第39話ジェットコースター

 デパートを出た梓は、次の目的地を携帯で検索して見せてきた。

「次はここに行こ!」

 ピンクのカバーケースに包まれたアイフォンに写っていたのは、ここから少し離れた場所にある遊園地だった。そういえばここも何度か行ったな……。奇妙な既視感と懐かしさを感じながらも、私たちは遊園地へ向かうバスに乗って目的地へ向かった。

「着いたー!」

 テンション高く腕を上げる梓は心の底から嬉しそうにしている。ほら早く! と腕を引かれ、私たちは受付の方へと歩いていく。

「すいません。大人2枚で!」

「かしこまりました。どうぞ楽しんでくださいね〜」

 受付のお姉さんから遊園地のフリーパスを3000円で買うと、私たちは園内に足を踏み入れる。学生や子供達の喧騒と、ジェットコースターが頂上から落っこちる時の女子高生の悲鳴が遊園地に来たことを実感させてくる。

「じゃあまず何から乗ろっか?」

 目をキラキラさせて、梓はキョロキョロと園内の乗り物に目を向ける。乗り物は苦手じゃない。いや、苦手だったけど、ずっと乗ってるうちに慣らされた。確かこの子と何度も来た気がする。なのに何にも思い出せない。そのことを考えると途端に申し訳なくなり、私は気を紛らわせるために園内で一番目立つ大きなジェットコースターを指差す。

「あれでいいんじゃない?」

「え? 最初っからいっちゃう?」

「あ、ダメだった……?」

「いやいや、そんなことないよ。あのコースターの為にここに来たと言っても過言じゃないからね。あずさは大歓迎だよ!」

 梓はぴょんぴょんと楽しそうにその場で飛び回ると、私の手を引いて駆け足でジェットコースターの方へ向かった。今日が休日ということもあってか、ジェットコースターはもの凄い長蛇の列になっている。これは30分ぐらい待たされそうだな……。

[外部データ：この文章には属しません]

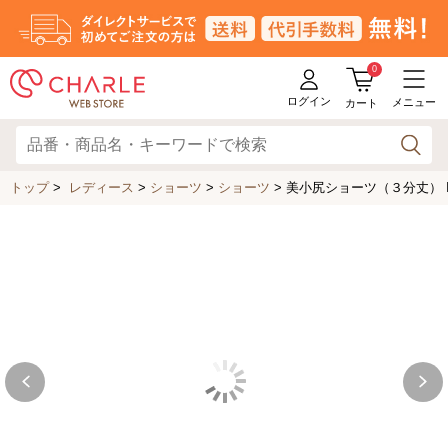
0
ログイン
メニュー
カート
トップ
>
レディース
>
ショーツ
>
ショーツ
>
美小尻ショーツ（３分丈） IB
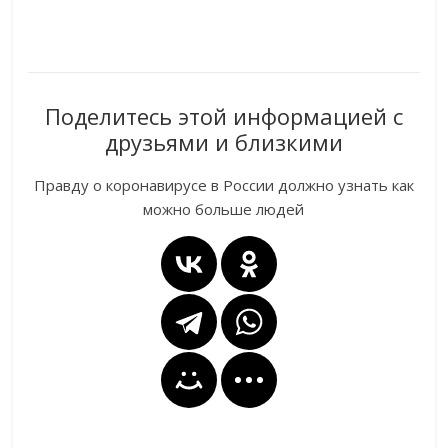
Поделитесь этой информацией с
друзьями и близкими
Правду о коронавирусе в России должно узнать как
можно больше людей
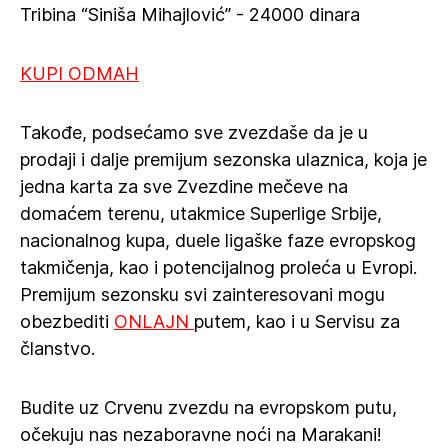
Tribina “Siniša Mihajlović” - 24000 dinara
KUPI ODMAH
Takođe, podsećamo sve zvezdaše da je u
prodaji i dalje premijum sezonska ulaznica, koja je
jedna karta za sve Zvezdine mečeve na
domaćem terenu, utakmice Superlige Srbije,
nacionalnog kupa, duele ligaške faze evropskog
takmičenja, kao i potencijalnog proleća u Evropi.
Premijum sezonsku svi zainteresovani mogu
obezbediti
ONLAJN
putem, kao i u Servisu za
članstvo.
Budite uz Crvenu zvezdu na evropskom putu,
očekuju nas nezaboravne noći na Marakani!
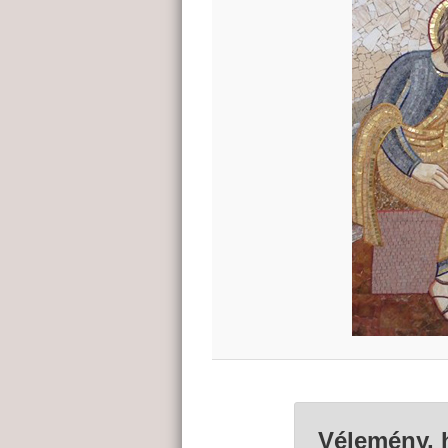
Vélemény, 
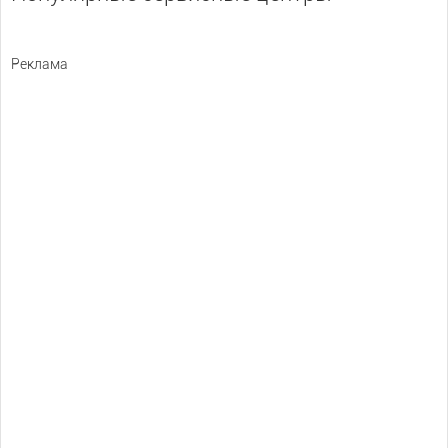
Реклама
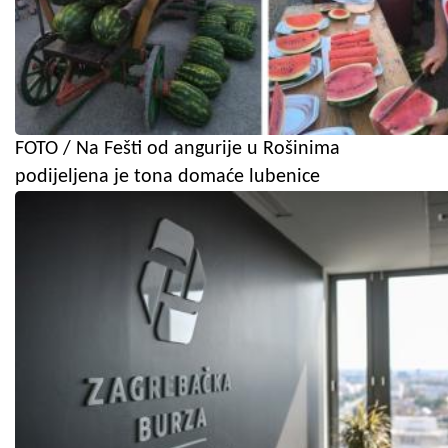
FOTO / Na Fešti od angurije u Rošinima
podijeljena je tona domaće lubenice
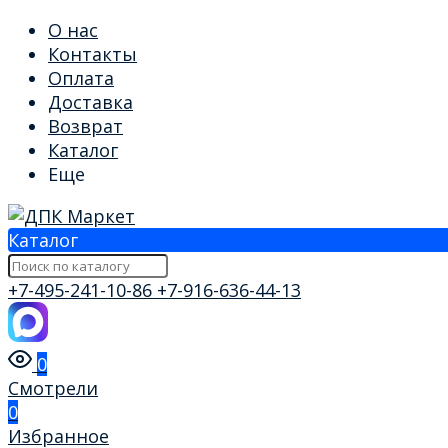
О нас
Контакты
Оплата
Доставка
Возврат
Каталог
Еще
Каталог
+7-495-241-10-86
+7-916-636-44-13
0
Смотрели
0
Избранное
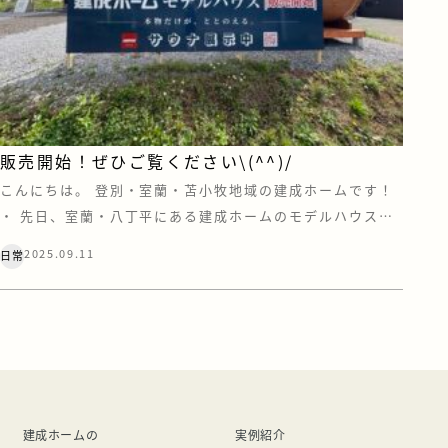
販売開始！ぜひご覧ください\(^^)/
こんにちは。 登別・室蘭・苫小牧地域の建成ホームです！
・ 先日、室蘭・八丁平にある建成ホームのモデルハウス
（グラン）に、大きな看板が取り付けられました。 ご覧に
2025.09.11
日常
なられた方はいらっしゃいますでしょうか？ もしかしたら
「満天花火」に行った方で、シャトルバスで行き来する時に
見たよー(^o^)…という方もいるのでは！？ アウトドア好
きにはピッタリのこの […]
建成ホームの
実例紹介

 長い列を見ながらそんなことを思っていると、梓は私が記憶を失っていることを忘れているんじゃないかと思うほど普通に話しかけてきた。梓の話に愛想笑いと相槌を混ぜて返していると、私たちの順番が回って来た。

 ガチャンと安全バーを下ろすと、四角い箱はゆっくりと空高く昇り始め、私の手はビシャビシャになる。緊張と恐怖で頭が真っ白になりそうになり、無意識にぎゅっと目を瞑ってしまう。すると頭には、峻輝がジェットコースターに乗って顔を青ざめさせている場面が浮かんできた。

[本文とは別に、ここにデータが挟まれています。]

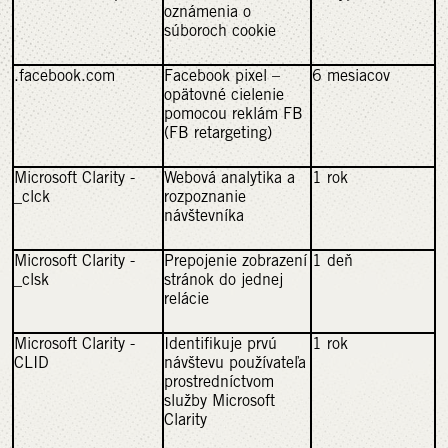
oznámenia o
súboroch cookie
.facebook.com
Facebook pixel –
6 mesiacov
opätovné cielenie
pomocou reklám FB
(FB retargeting)
Microsoft Clarity -
Webová analytika a
1 rok
_clck
rozpoznanie
návštevníka
Microsoft Clarity -
Prepojenie zobrazení
1 deň
_clsk
stránok do jednej
relácie
Microsoft Clarity -
Identifikuje prvú
1 rok
CLID
návštevu používateľa
prostredníctvom
služby Microsoft
Clarity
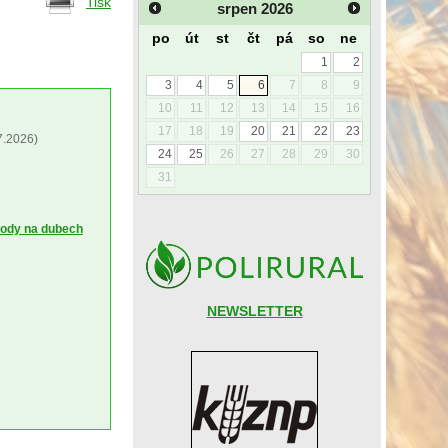
Tisk
srpen
2026
po
út
st
čt
pá
so
ne
1
2
3
4
5
6
7
8
9
10
11
12
13
14
15
16
17
18
19
20
21
22
23
7.2026)
24
25
26
27
28
29
30
31
kody na dubech
NEWSLETTER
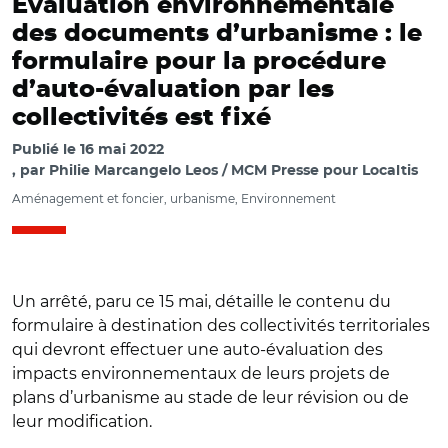
Évaluation environnementale
des documents d’urbanisme : le
formulaire pour la procédure
d’auto-évaluation par les
collectivités est fixé
Publié le
16 mai 2022
par
Philie Marcangelo Leos / MCM Presse pour Localtis
Aménagement et foncier, urbanisme, Environnement
Un arrêté, paru ce 15 mai, détaille le contenu du
formulaire à destination des collectivités territoriales
qui devront effectuer une auto-évaluation des
impacts environnementaux de leurs projets de
plans d’urbanisme au stade de leur révision ou de
leur modification.
© Journal officiel et Adode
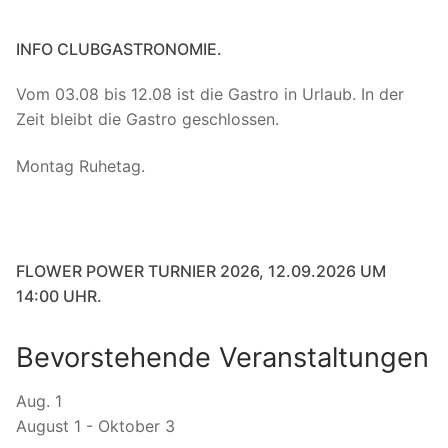
INFO CLUBGASTRONOMIE.
Vom 03.08 bis 12.08 ist die Gastro in Urlaub. In der
Zeit bleibt die Gastro geschlossen.
Montag Ruhetag.
FLOWER POWER TURNIER 2026, 12.09.2026 UM
14:00 UHR.
Bevorstehende Veranstaltungen
Aug.
1
August 1
-
Oktober 3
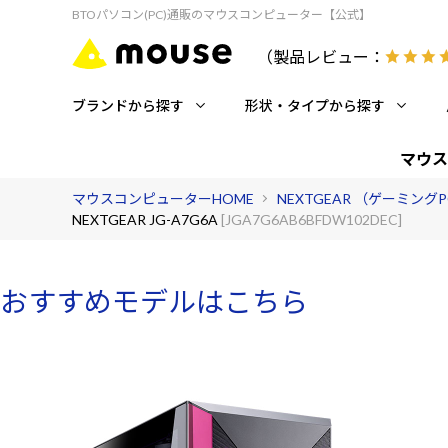
BTOパソコン(PC)通販のマウスコンピューター【公式】
（製品レビュー：
ブランドから探す
形状・タイプから探す
マウス
マウスコンピューターHOME
NEXTGEAR （ゲーミング
NEXTGEAR JG-A7G6A
[JGA7G6AB6BFDW102DEC]
おすすめモデルはこちら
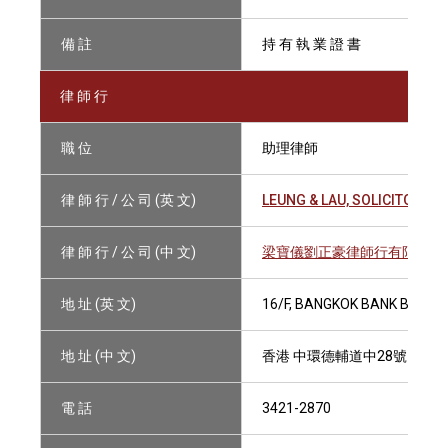
備 註
持 有 執 業 證 書
律 師 行
職 位
助理律師
律 師 行 / 公 司 (英 文)
LEUNG & LAU, SOLICITORS L
律 師 行 / 公 司 (中 文)
梁寶儀劉正豪律師行有限法律
地 址 (英 文)
16/F, BANGKOK BANK BUILDI
地 址 (中 文)
香港 中環德輔道中28號 盤谷
電 話
3421-2870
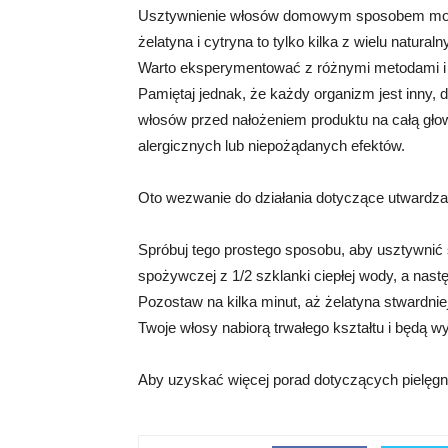
Usztywnienie włosów domowym sposobem może
żelatyna i cytryna to tylko kilka z wielu natur
Warto eksperymentować z różnymi metodami i zn
Pamiętaj jednak, że każdy organizm jest inny, 
włosów przed nałożeniem produktu na całą gło
alergicznych lub niepożądanych efektów.
Oto wezwanie do działania dotyczące utwar
Spróbuj tego prostego sposobu, aby usztywnić
spożywczej z 1/2 szklanki ciepłej wody, a nastę
Pozostaw na kilka minut, aż żelatyna stwardni
Twoje włosy nabiorą trwałego kształtu i będą 
Aby uzyskać więcej porad dotyczących pielęgn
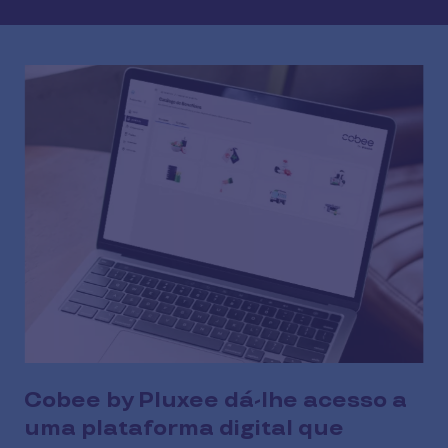
Cobee by Pluxee dá-lhe acesso a
uma plataforma digital que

 その顔が何だかおかしくて、ストンと肩の力が抜け落ち、恐怖心は和らいだ。そして力強く瞑っていた目を開けると、目の前には真っ青な空が広がっていた。コースターのレールはもうない。つまりはてっぺんに着いたということ。下を見ると人がゴマ粒ぐらいの小ささで、まるで神にでもなったような気分を一瞬だけ味わった次の瞬間。

 体が浮いた。もの凄い強風が顔面にあたり、まともに目を開けられない。この心臓が宙に浮いてしまう感覚が、気持ち悪くも楽しい。隣に座っている梓は、子供みたいに無邪気に大きな叫び声をあげているので、私もそれに続くよう楽しそうに叫び声をあげる。

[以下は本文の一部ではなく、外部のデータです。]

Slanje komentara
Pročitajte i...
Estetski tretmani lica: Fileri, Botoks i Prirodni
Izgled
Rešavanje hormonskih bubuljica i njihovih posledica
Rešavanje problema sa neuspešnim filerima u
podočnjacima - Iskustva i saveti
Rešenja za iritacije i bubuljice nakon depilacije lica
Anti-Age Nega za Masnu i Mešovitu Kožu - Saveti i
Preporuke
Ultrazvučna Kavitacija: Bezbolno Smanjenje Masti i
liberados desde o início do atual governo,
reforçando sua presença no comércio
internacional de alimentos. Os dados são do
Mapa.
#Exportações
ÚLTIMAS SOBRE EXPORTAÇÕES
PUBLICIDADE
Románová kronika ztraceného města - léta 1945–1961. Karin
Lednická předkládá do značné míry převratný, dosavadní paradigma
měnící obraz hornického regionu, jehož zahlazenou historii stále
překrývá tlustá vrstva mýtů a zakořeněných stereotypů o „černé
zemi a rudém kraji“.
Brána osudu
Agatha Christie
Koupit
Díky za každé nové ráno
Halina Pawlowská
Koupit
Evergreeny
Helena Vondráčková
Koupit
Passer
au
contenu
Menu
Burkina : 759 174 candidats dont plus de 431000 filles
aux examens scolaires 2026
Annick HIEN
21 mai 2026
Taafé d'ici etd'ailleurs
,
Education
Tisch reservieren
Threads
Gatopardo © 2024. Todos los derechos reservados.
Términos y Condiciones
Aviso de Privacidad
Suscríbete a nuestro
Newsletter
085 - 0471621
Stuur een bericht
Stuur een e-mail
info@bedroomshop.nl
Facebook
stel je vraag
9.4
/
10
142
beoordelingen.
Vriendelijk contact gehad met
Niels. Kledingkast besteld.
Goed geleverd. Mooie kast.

 ガガガガガともの凄い勢いでコースターは走り、何度も何度も縦に横に回転する。

 そして、体内時計では数秒しか経っていないはずなのに、気がつけばコースターのスピードは緩やかに落ちていき最初の場所へ戻っていた。

「いやー楽しかったね」

 満足げな顔でジェットコースターから降りる梓に、私は満面の笑みで。

「だね!」  

 と返す。すると梓は驚いたように目を見張ると、すぐに別の乗り物の方に指をさして。

「よーし。じゃあ次はあれに乗ろ!」

 またも私の手を引いて、楽しそうに別の乗り物の方へ駆けて行った。